La 4ème séance en novembre dernier à Bruxelles n'avait pas permis de mettre des propositions concrètes sur la table, indique un connaisseur du dossier, mais cette fois, ajoute-t-il, ce devrait être le cas sous la pression de la clause "couperet" de la Commission européenne.

"Cela met indubitablement la pression sur le Japon (7e marché des exportateurs européens, 3e il y a dix ans) qui du coup a fait certains efforts", juge un autre spécialiste sous couvert d'anonymat. Même si, selon le même, on n'est pas dans une logique du "ça passe ou ça casse".

"Personne ne s'attendait à conclure avant la fin de cette année. Nous n'avons pas fixé de date butoir et préférons un bon accord à un accord rapidement", estime M. Schweisgut.

- Plusieurs lièvres à la fois -

Très réticent à ouvrir par exemple son marché agricole et agro-alimentaire(riz, boeuf, porc, céréales et produits laitiers ou à base de céréales, vin, etc...), le Japon vise un meilleur accès au marché automobile et électronique européen.

Il espère ainsi rattraper la Corée du Sud qui depuis son accord avec l'UE il y a environ deux ans a fait un malheur sur le Vieux Continent avec ses voitures Hyundai, ses smartphones Samsung ou ses téléviseurs LG.

Du côté européen, on insiste sur la levée par le Japon des barrières non tarifaires, 31 selon l'UE, qui peuvent prendre la forme de normes de sécurité et d'homologation draconiennes dans des secteurs aussi variés que l'automobile, le transport ferroviaire, les médicaments ou l'alimentation, en particulier les additifs alimentaires.

L'accord en discussion couvre les biens et les services, ainsi que les investissements, les marchés publics ou encore la propriété intellectuelle.

Mais, conscient qu'il doit impérativement monter dans le train de la mondialisation alors que son économie sort d'une période de léthargie, le Japon court plusieurs lièvres à la fois.

Outre cet accord avec l'UE, il en négocie un autre de taille sans doute plus politique: le TPP (Trans Pacific Partnership) avec les Etats-Unis et onze pays de la zone Pacifique.
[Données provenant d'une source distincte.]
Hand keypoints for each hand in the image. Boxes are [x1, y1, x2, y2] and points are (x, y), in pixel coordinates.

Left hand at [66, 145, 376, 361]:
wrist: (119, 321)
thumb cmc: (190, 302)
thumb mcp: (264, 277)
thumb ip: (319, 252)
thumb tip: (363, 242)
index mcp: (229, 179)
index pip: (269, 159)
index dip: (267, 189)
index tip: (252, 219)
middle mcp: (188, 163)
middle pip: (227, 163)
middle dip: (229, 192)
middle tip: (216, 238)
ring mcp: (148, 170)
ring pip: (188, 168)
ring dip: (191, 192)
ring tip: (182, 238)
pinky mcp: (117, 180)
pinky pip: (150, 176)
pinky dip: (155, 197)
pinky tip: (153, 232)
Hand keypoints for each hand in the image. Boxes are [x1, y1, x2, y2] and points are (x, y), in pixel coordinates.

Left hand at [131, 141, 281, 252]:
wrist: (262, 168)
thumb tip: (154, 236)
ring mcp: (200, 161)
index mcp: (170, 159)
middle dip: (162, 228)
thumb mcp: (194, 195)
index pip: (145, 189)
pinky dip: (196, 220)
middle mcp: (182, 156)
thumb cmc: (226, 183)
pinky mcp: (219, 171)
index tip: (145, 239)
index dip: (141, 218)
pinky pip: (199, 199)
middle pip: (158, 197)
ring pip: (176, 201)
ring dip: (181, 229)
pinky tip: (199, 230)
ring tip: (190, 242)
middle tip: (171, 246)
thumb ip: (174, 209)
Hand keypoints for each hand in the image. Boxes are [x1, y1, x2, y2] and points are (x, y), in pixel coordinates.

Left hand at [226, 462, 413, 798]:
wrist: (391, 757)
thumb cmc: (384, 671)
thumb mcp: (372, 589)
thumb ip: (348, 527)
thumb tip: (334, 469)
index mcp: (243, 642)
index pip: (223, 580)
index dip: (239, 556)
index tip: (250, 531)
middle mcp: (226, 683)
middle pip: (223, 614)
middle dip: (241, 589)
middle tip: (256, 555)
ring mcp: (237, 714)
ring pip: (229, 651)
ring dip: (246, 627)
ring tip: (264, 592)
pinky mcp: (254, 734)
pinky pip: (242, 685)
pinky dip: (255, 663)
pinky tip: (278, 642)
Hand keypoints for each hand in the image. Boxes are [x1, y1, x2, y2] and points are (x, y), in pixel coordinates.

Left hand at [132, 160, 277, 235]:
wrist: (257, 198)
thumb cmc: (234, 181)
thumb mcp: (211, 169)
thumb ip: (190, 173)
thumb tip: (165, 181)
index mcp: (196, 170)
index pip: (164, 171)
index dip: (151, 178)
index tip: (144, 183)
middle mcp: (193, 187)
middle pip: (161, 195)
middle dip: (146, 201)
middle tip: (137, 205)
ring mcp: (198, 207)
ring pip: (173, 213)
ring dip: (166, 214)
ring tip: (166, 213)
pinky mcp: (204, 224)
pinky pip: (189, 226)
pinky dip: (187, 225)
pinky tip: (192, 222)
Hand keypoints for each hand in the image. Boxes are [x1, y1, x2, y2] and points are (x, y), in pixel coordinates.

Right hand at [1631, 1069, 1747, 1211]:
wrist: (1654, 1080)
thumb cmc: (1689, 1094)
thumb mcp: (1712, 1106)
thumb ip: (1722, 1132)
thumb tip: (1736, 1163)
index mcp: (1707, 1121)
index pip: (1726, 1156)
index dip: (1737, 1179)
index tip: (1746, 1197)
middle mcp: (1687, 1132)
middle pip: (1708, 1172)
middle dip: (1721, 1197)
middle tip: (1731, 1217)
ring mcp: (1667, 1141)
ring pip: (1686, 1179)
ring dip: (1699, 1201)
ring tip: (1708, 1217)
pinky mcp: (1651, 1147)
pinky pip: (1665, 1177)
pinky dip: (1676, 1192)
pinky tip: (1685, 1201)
Là aussi, les discussions buttent pour le moment entre Tokyo et Washington sur les produits agricoles et le marché automobile, ce qui a empêché comme prévu une conclusion fin 2013, au grand dam de Washington.

Tokyo discute également en bilatéral avec l'Australie, le Canada, cherche un accord tripartite avec la Chine et la Corée du sud malgré leurs divergences politico-historiques, tout en négociant une autre entente avec l'Asean et cinq autres nations (Australie, Chine, Inde, Corée et Nouvelle-Zélande).

Avec l'Union européenne, la réunion de la semaine prochaine aura valeur de test avant le sommet UE-Japon de mai: "on va voir si le verre est à moitié vide ou à moitié plein, et si les Japonais sont de bonne foi", commente un diplomate sous couvert d'anonymat.